Last Friday I spent an hour with my daughter’s 4th grade class, helping them do online research for reports on early California explorers. They were individually assigned an explorer, and were looking for basic biographical information such as dates and places of birth and death, and notable historical achievements or other interesting items to write about. From my perspective, this turned out to be a sort of small focus group on using search engines.

I spend most of my time around people who are pretty good at using search engines and online research tools, so it was interesting to see what they would do with this assignment.

The kids are all familiar with computers to varying degrees. They have had classroom activities using the computer at least once a week since kindergarten, and most of them have some experience using computers at home (this is Palo Alto, after all). I don’t think they’ve done any organized “internet research” in school up to this point, though.

They all started with their research subject’s name written on a piece of paper and had about 20 minutes to find some useful information.

Here are some observations:

  • Simply typing in the names of the explorers was challenging for many of them (“Joseph Joaquin Moraga”, “Ivan Alexandrovich Kuskov”, and others I can’t recall).
  • They often tried to type the search phrase into the address bar. I also saw at least one person try to type the search phrase into a form entry field in an advertisement.
  • Their default home page is set to Yahooligans!, which is kid friendly but seems to sharply limit the search results. I had the kids try their queries there first, but most of them returned zero search results.
  • I then let the kids choose which search engine they wanted to use. About a third of the kids voluntarily expressed a preference for using Google, most of the rest didn’t know or care (I sent about half to Yahoo and half to Google), and one kid really wanted to use A9 (strange, I didn’t have a chance to find out why).
  • None of the kids were familiar with using quote marks to specify exact phrase matching. Some of the explorers’ names contain commonly occuring components and return a large number of irrelevant results without quotes.
  • None of the kids were familiar with the advanced search operators for excluding or qualifying search results. I had to help out in a couple of cases where they were having trouble finding relevant pages.
  • Some of them didn’t understand the difference between page content and the ads in the headers, footers, and sidebars.
  • Some of them were already both familiar with Wikipedia and the benefit and problem that anyone can change the page. One person wanted to look exclusively on Wikipedia after the subject came up.
  • The absence of a bookmarking system for the students to use tends to force them to print out pages they want to use later. This isn’t wonderful at a school lab, since the content is semi-disposable and they’re usually scrounging to conserve printer consumables like toner and paper. The kids liked having something to take back to the classroom with them, though
  • The variations in spelling for the mostly Spanish names caused problems for some queries. Google’s “did you mean” suggestions were helpful. At least one query (which I can’t recall) consisted entirely of common Hispanic names, which matched several famous people other than the intended query subject. This is similar to the problem of searching on common Asian names (like mine).
  • Some students quickly clicked themselves into a rathole of completely unrelated pages, usually after clicking on an ad.

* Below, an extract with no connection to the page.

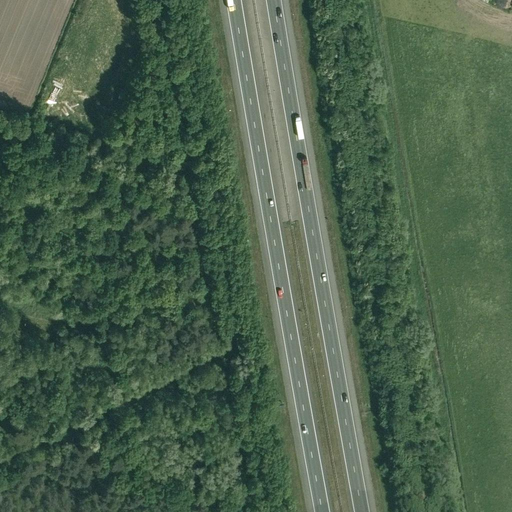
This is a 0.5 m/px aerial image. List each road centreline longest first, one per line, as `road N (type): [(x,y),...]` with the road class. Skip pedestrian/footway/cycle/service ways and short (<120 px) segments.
road 1 (motorway): [(233,0),(322,511)]
road 2 (motorway): [(362,511),(274,0)]
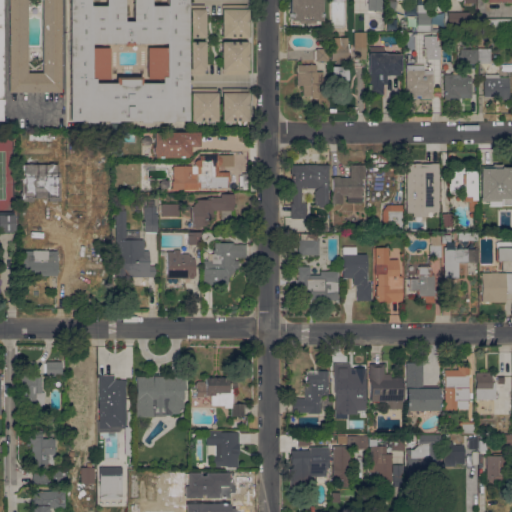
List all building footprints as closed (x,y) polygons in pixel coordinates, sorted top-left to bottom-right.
[(8,0),(59,0),(60,92),(9,92),(8,0)] [(159,122),(159,121),(148,121),(149,122),(138,122),(138,121),(116,121),(116,122),(106,122),(106,121),(95,121),(95,122),(84,122),(84,121),(68,121),(68,0),(186,0),(186,120),(171,120),(171,122),(159,122)] [(321,0),(321,24),(310,24),(310,22),(300,22),(300,24),(290,24),(291,20),(289,20),(289,0),(321,0)] [(345,0),(346,27),(330,27),(329,0),(345,0)] [(382,0),(382,10),(368,10),(368,0),(382,0)] [(248,4),(248,37),(222,38),(221,9),(222,9),(222,5),(248,4)] [(190,37),(190,5),(204,5),(204,10),(205,10),(205,37),(190,37)] [(436,29),(430,29),(430,24),(428,24),(428,30),(417,30),(417,12),(430,11),(430,12),(436,12),(436,29)] [(461,11),(461,12),(465,12),(465,25),(457,25),(457,26),(448,26),(448,11),(461,11)] [(511,18),(511,31),(479,31),(479,18),(511,18)] [(439,35),(439,44),(431,44),(431,35),(439,35)] [(348,43),(350,43),(350,49),(347,49),(347,63),(335,63),(335,60),(331,60),(331,43),(338,43),(338,37),(348,37),(348,43)] [(366,66),(355,66),(355,59),(351,59),(351,43),(357,44),(357,38),(365,38),(365,45),(366,45),(366,66)] [(204,74),(190,74),(191,41),(205,41),(204,74)] [(248,41),(247,74),(222,74),(222,70),(221,70),(222,41),(248,41)] [(401,71),(400,71),(400,75),(387,75),(387,84),(383,84),(383,95),(368,95),(368,52),(369,52),(370,46),(384,46),(384,52),(386,52),(386,53),(401,53),(401,71)] [(440,46),(440,59),(427,59),(427,46),(440,46)] [(328,48),(328,60),(316,61),(316,48),(328,48)] [(478,49),(478,48),(490,48),(490,63),(478,63),(478,62),(477,62),(477,49),(478,49)] [(477,62),(460,63),(460,57),(459,57),(459,54),(460,54),(460,49),(477,49),(477,62)] [(323,83),(318,83),(318,98),(310,98),(310,96),(303,96),(303,85),(297,85),(297,64),(316,64),(316,71),(323,71),(323,83)] [(433,92),(434,92),(434,95),(433,95),(433,98),(406,98),(406,70),(407,70),(407,65),(424,65),(424,70),(433,70),(433,92)] [(342,66),(342,68),(347,68),(347,79),(342,79),(342,81),(332,81),(332,66),(342,66)] [(455,74),(455,76),(457,76),(457,74),(466,74),(466,76),(469,76),(469,77),(471,77),(472,97),(459,98),(459,99),(444,99),(444,74),(455,74)] [(509,97),(492,96),(492,101),(485,101),(485,96),(484,96),(484,74),(500,74),(499,77),(509,77),(509,97)] [(217,88),(217,121),(191,121),(191,92),(191,88),(217,88)] [(248,88),(248,121),(222,121),(222,93),(222,88),(248,88)] [(197,131),(151,132),(152,157),(188,156),(188,146),(197,146),(197,131)] [(115,145),(117,145),(116,134),(130,134),(130,136),(133,136),(133,143),(130,143),(130,144),(133,144),(133,152),(130,152),(116,152),(115,145)] [(107,139),(107,168),(105,168),(105,176),(95,176),(95,172),(82,172),(82,176),(67,176),(68,135),(93,135),(93,139),(107,139)] [(218,154),(232,154),(232,166),(219,166),(219,172),(229,172),(229,181),(227,181),(227,187),(220,187),(220,189),(216,189),(216,188),(200,188),(200,189),(171,189),(171,180),(172,180),(172,165),(191,165),(191,172),(192,172),(196,173),(196,166),(195,164),(195,161),(197,159),(199,159),(199,154),(214,155),(214,154),(218,154)] [(496,163),(496,161),(499,161),(498,183),(491,183),(491,163),(496,163)] [(305,188),(305,203),(306,203),(306,218),(291,218),(291,203),(292,203),(293,186),(292,186),(292,175),(290,175),(290,165),(305,165),(305,164),(317,164),(329,164),(329,169),(328,169),(328,205),(326,205),(324,207),(320,207),(318,205),(315,205),(315,190),(317,188),(305,188)] [(350,177),(350,164),(365,164),(365,178),(361,178),(362,202),(347,202),(347,195),(343,195),(343,203),(333,203),(333,177),(333,176),(340,176),(340,177),(350,177)] [(475,179),(476,179),(476,185),(475,185),(475,199),(477,199),(477,211),(469,211),(469,201),(463,201),(463,188),(455,188),(455,194),(449,194),(449,171),(453,171),(453,166),(465,166),(464,170),(475,171),(475,179)] [(122,189),(114,189),(113,173),(122,173),(122,189)] [(438,214),(432,215),(432,213),(426,213),(426,214),(421,214),(421,216),(407,217),(407,205),(409,205),(409,183),(426,183),(426,185),(438,185),(438,214)] [(500,200),(500,192),(511,192),(511,228),(489,228),(489,229),(479,229),(479,200),(489,200),(500,200)] [(194,204),(197,202),(197,203),(197,199),(208,199),(208,197),(221,197),(221,194),(234,193),(234,206),(234,210),(213,210),(213,219),(206,219),(206,226),(202,226),(202,227),(200,227),(200,228),(195,228),(195,227),(192,227),(192,206),(195,206),(194,204)] [(48,226),(42,226),(41,215),(38,215),(38,207),(41,207),(41,200),(50,200),(50,201),(61,201),(61,226),(50,227),(50,226),(48,226)] [(147,206),(147,201),(154,201),(154,206),(156,206),(156,214),(157,214),(157,232),(145,232),(145,219),(144,219),(144,206),(147,206)] [(179,203),(179,216),(162,216),(162,203),(179,203)] [(126,210),(126,230),(140,230),(140,239),(143,239),(143,250),(149,250),(149,266),(156,266),(156,276),(127,277),(127,278),(116,278),(115,210),(116,210),(116,205),(117,205),(123,204),(123,210),(126,210)] [(403,204),(403,211),(402,211),(402,232),(397,232),(397,229),(387,229),(387,227),(381,227),(381,211),(387,204),(403,204)] [(453,213),(453,226),(445,226),(446,231),(441,231),(441,226),(442,226),(442,214),(453,213)] [(0,214),(14,214),(14,230),(13,230),(13,232),(0,232),(0,214)] [(328,223),(328,231),(316,231),(316,224),(328,223)] [(201,231),(201,244),(189,244),(188,231),(201,231)] [(440,257),(430,257),(430,245),(431,245),(431,243),(430,243),(430,233),(440,233),(440,257)] [(450,243),(442,242),(442,234),(444,234),(444,233),(448,233),(448,234),(451,234),(450,243)] [(477,240),(468,240),(463,240),(463,243),(458,243),(458,233),(477,233),(477,240)] [(318,255),(298,254),(298,239),(300,239),(300,234),(318,234),(318,239),(319,239),(318,255)] [(70,243),(70,241),(75,241),(75,243),(80,243),(80,237),(90,237),(90,244),(107,244),(106,280),(91,280),(91,269),(69,269),(69,243),(70,243)] [(58,250),(58,275),(31,275),(31,276),(21,276),(21,261),(23,261),(23,250),(35,250),(35,243),(30,243),(30,238),(35,238),(36,239),(47,238),(47,250),(56,250),(58,250)] [(511,241),(511,260),(497,260),(497,248),(498,248),(497,242),(511,241)] [(228,284),(203,284),(203,268),(205,268),(205,260),(212,260),(213,254),(214,254),(214,249),(215,249),(215,242),(232,242),(232,244),(246,244),(246,257),(235,257),(235,260),(239,260),(239,268),(235,268),(236,270),(228,278),(228,284)] [(366,271),(368,271),(368,282),(371,282),(371,300),(356,300),(356,285),(353,285),(353,278),(342,278),(342,246),(356,246),(356,254),(366,254),(366,271)] [(389,259),(398,259),(398,275),(402,275),(402,289),(402,301),(390,301),(390,303),(385,303),(385,302),(376,302),(376,286),(377,286),(377,274),(375,274),(375,247),(389,247),(389,259)] [(454,247),(454,248),(468,248),(468,249),(477,249),(477,261),(477,263),(468,263),(467,261),(457,261),(458,279),(445,279),(445,277),(444,277),(443,247),(454,247)] [(168,278),(167,251),(174,251),(174,250),(180,250),(180,254),(189,254),(189,256),(192,255),(192,258),(195,258),(195,278),(194,279),(190,279),(189,278),(168,278)] [(338,271),(338,300),(322,300),(322,299),(302,299),(302,283),(296,283),(296,279),(297,279),(297,266),(310,266),(310,274),(319,275),(319,271),(338,271)] [(423,298),(421,298),(419,296),(419,290),(409,290),(408,274),(416,274),(416,269),(418,269),(418,266),(430,266),(430,270),(432,270),(432,274),(434,274),(434,275),(436,275),(436,278),(435,278),(435,280),(436,280),(436,284),(435,284),(435,286),(436,286),(436,288),(435,288),(435,293),(436,293),(436,296),(434,296),(434,302),(425,302),(425,297),(423,297),(423,298)] [(511,272),(511,292),(506,292),(506,302),(481,302),(481,272),(511,272)] [(62,361),(62,374),(60,374),(60,375),(52,375),(52,374),(46,374),(46,361),(62,361)] [(423,386),(439,386),(439,410),(406,411),(406,362),(423,362),(423,386)] [(384,363),(384,374),(390,374),(390,377),(402,377),(402,401),(401,401),(401,408),(386,408),(386,400),(370,401),(369,364),(384,363)] [(455,400),(455,410),(444,410),(444,387),(444,369),(456,369),(456,365),(468,365),(468,400),(455,400)] [(308,412),(292,412),(292,398),(304,398),(305,384),(306,384),(306,382),(305,381),(305,376),(306,375),(306,373),(313,373),(313,374),(316,374),(316,370),(326,370),(326,395),(318,395),(318,413),(308,413),(308,412)] [(491,371),(492,381),(494,381),(494,398),(475,399),(474,372),(491,371)] [(45,392),(45,407),(19,407),(18,374),(31,374),(31,376),(41,376),(42,385),(42,387),(42,390),(42,392),(45,392)] [(98,377),(98,375),(114,374),(114,380),(126,379),(126,382),(125,382),(125,430),(122,430),(122,428),(121,428),(121,429),(119,429),(119,430),(118,430),(117,430),(117,431),(114,431),(114,430),(113,430),(111,430),(111,429),(110,429),(110,428),(109,428),(109,429),(103,429),(103,428),(101,428),(99,420),(98,377)] [(172,413),(172,414),(165,415),(165,416),(136,417),(135,376),(152,376),(152,375),(164,374),(164,377),(185,376),(185,390),(183,390),(184,393),(184,398),(183,400),(184,407),(178,413),(172,413)] [(96,376),(96,386),(87,386),(87,392),(91,392),(91,401),(87,401),(87,412),(90,412),(90,415),(87,415),(87,428),(68,428),(69,380),(74,380),(74,376),(96,376)] [(224,405),(211,405),(211,395),(206,395),(206,397),(196,397),(196,387),(205,387),(205,377),(227,377),(227,381),(235,381),(235,392),(236,392),(236,403),(244,403),(244,416),(231,416),(231,407),(224,407),(224,405)] [(344,396),(344,409),(332,409),(333,380),(345,380),(345,394),(344,396)] [(507,393),(507,409),(506,409),(506,414),(501,414),(501,409),(500,409),(500,405),(497,405),(497,393),(507,393)] [(364,407),(364,428),(363,428),(363,432),(356,432),(356,434),(349,434),(349,428),(342,428),(342,410),(353,410),(353,407),(364,407)] [(339,409),(339,422),(336,422),(336,424),(330,424),(330,409),(339,409)] [(474,421),(474,433),(461,433),(461,421),(474,421)] [(42,430),(42,438),(48,438),(48,437),(51,437),(51,438),(54,438),(54,465),(49,465),(49,467),(30,467),(30,456),(31,456),(31,445),(26,445),(26,437),(28,437),(28,430),(42,430)] [(238,432),(238,437),(247,437),(247,444),(238,443),(238,453),(237,453),(237,467),(228,466),(228,465),(220,465),(220,466),(213,466),(213,445),(205,445),(205,431),(238,432)] [(469,436),(469,434),(475,434),(475,436),(478,436),(478,447),(477,447),(477,449),(468,449),(468,436),(469,436)] [(367,435),(367,449),(353,449),(353,435),(367,435)] [(404,435),(404,451),(390,451),(390,444),(389,444),(389,439),(391,439),(391,435),(404,435)] [(417,435),(418,435),(439,435),(439,444),(436,444),(436,445),(438,447),(441,447),(441,451),(441,470),(405,470),(405,449),(412,449),(417,444),(417,435)] [(297,436),(309,436),(309,445),(298,445),(297,436)] [(464,463),(455,463),(455,466),(443,466),(443,441),(453,441),(453,445),(464,445),(464,463)] [(349,446),(349,466),(352,466),(352,473),(348,473),(348,487),(338,487),(338,482),(332,482),(332,445),(349,446)] [(391,476),(392,476),(392,464),(403,464),(403,486),(392,486),(392,481),(391,481),(391,482),(369,482),(369,462),(370,462),(370,453),(369,453),(369,446),(385,446),(385,453),(391,453),(391,476)] [(309,450),(309,447),(327,447),(327,468),(325,468),(325,476),(308,476),(308,486),(290,486),(290,468),(292,468),(292,465),(291,465),(291,450),(309,450)] [(505,455),(505,483),(486,483),(486,455),(505,455)] [(121,496),(100,497),(99,465),(101,465),(101,460),(108,460),(108,463),(119,463),(119,465),(122,465),(121,496)] [(94,467),(94,483),(81,483),(81,467),(94,467)] [(65,470),(65,483),(32,483),(32,470),(65,470)] [(129,491),(159,492),(160,471),(129,470),(129,491)] [(190,471),(190,477),(191,477),(191,481),(190,481),(190,493),(165,493),(166,483),(165,483),(165,479),(166,479),(166,475),(165,475),(165,471),(166,471),(166,470),(190,471)] [(211,473),(211,484),(213,484),(213,493),(215,493),(215,496),(219,496),(219,509),(222,509),(222,511),(193,511),(193,510),(198,510),(198,491),(195,491),(195,490),(194,490),(194,485),(195,485),(195,484),(196,484),(196,473),(211,473)] [(64,507),(48,508),(48,509),(49,509),(49,511),(31,511),(31,491),(64,490),(64,507)]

Watching the kids trying to find useful pages highlighted the differences with my usual search behavior, which is to quickly scan the search results page, then refine the query using additional keywords and/or search operators, both of which are hard for 9- and 10-year-olds to do. In “research mode” I usually open results in a new browser tab or window. The kids actually click through the link, making it hard to work through a list of candidate results.

Coincidentally, earlier this week I came across a post on Google Blogoscoped which points to a recent dissertation on search user interface design geared towards kids, by Hilary Browne Hutchinson at University of Maryland which has some interesting observations and ideas.